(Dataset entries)
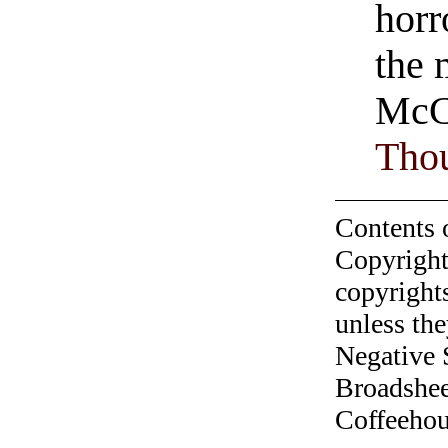
horr
the 
McC
Tho
Contents 
Copyright
copyrights
unless the
Negative 
Broadshee
Coffeehous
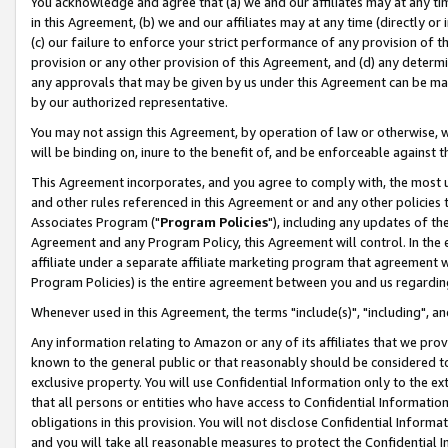
You acknowledge and agree that (a) we and our affiliates may at any time
in this Agreement, (b) we and our affiliates may at any time (directly or 
(c) our failure to enforce your strict performance of any provision of t
provision or any other provision of this Agreement, and (d) any determ
any approvals that may be given by us under this Agreement can be made,
by our authorized representative.
You may not assign this Agreement, by operation of law or otherwise, wi
will be binding on, inure to the benefit of, and be enforceable against t
This Agreement incorporates, and you agree to comply with, the most up-
and other rules referenced in this Agreement or and any other policies
Associates Program ("
Program Policies
"), including any updates of th
Agreement and any Program Policy, this Agreement will control. In th
affiliate under a separate affiliate marketing program that agreement 
Program Policies) is the entire agreement between you and us regardin
Whenever used in this Agreement, the terms "include(s)", "including", a
Any information relating to Amazon or any of its affiliates that we pro
known to the general public or that reasonably should be considered to
exclusive property. You will use Confidential Information only to the
that all persons or entities who have access to Confidential Informatio
obligations in this provision. You will not disclose Confidential Informa
and you will take all reasonable measures to protect the Confidential In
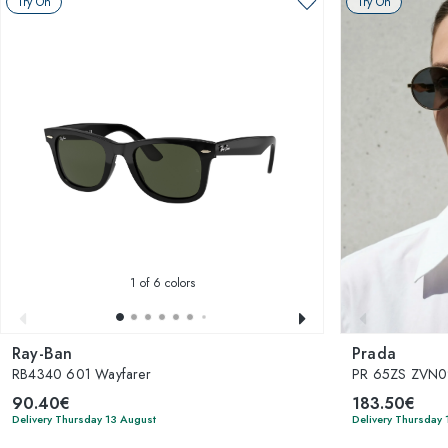
Try On
Try On
1
of 6 colors
Ray-Ban
Prada
RB4340 601 Wayfarer
PR 65ZS ZVN
90.40€
183.50€
Delivery Thursday 13 August
Delivery Thursday 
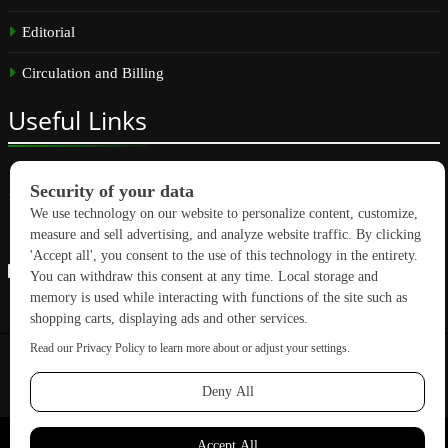
Editorial
Circulation and Billing
Useful
Links
Subscribe
Linkedin
Copyright © 2026 GreenBuilding News. All rights reserved.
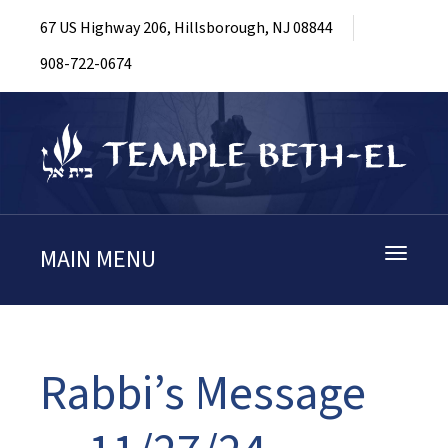
67 US Highway 206, Hillsborough, NJ 08844
908-722-0674
MAIN MENU
Toggle
navigati
Rabbi’s Message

* _What the task requires_
Return every entry above exactly as written, with no pictures included.

* _Answer to this task_
horr
the 
McC
Tho
Contents 
Copyright
copyrights
unless the
Negative 
Broadshee
Coffeehous
You acknowledge and agree that (a) we and our affiliates may at any time
in this Agreement, (b) we and our affiliates may at any time (directly or 
(c) our failure to enforce your strict performance of any provision of t
provision or any other provision of this Agreement, and (d) any determ
any approvals that may be given by us under this Agreement can be made,
by our authorized representative.
You may not assign this Agreement, by operation of law or otherwise, wi
will be binding on, inure to the benefit of, and be enforceable against t
This Agreement incorporates, and you agree to comply with, the most up-
and other rules referenced in this Agreement or and any other policies
Associates Program ("
Program Policies
"), including any updates of th
Agreement and any Program Policy, this Agreement will control. In th
affiliate under a separate affiliate marketing program that agreement 
Program Policies) is the entire agreement between you and us regardin
Whenever used in this Agreement, the terms "include(s)", "including", a
Any information relating to Amazon or any of its affiliates that we pro
known to the general public or that reasonably should be considered to
exclusive property. You will use Confidential Information only to the
that all persons or entities who have access to Confidential Informatio
obligations in this provision. You will not disclose Confidential Informa
and you will take all reasonable measures to protect the Confidential In
Try On
Try On
1
of 6 colors
Ray-Ban
Prada
RB4340 601 Wayfarer
PR 65ZS ZVN
90.40€
183.50€
Delivery Thursday 13 August
Delivery Thursday 
Editorial
Circulation and Billing
Useful
Links
Subscribe
Linkedin
Copyright © 2026 GreenBuilding News. All rights reserved.
67 US Highway 206, Hillsborough, NJ 08844
908-722-0674
MAIN MENU
Toggle
navigati
Rabbi’s Message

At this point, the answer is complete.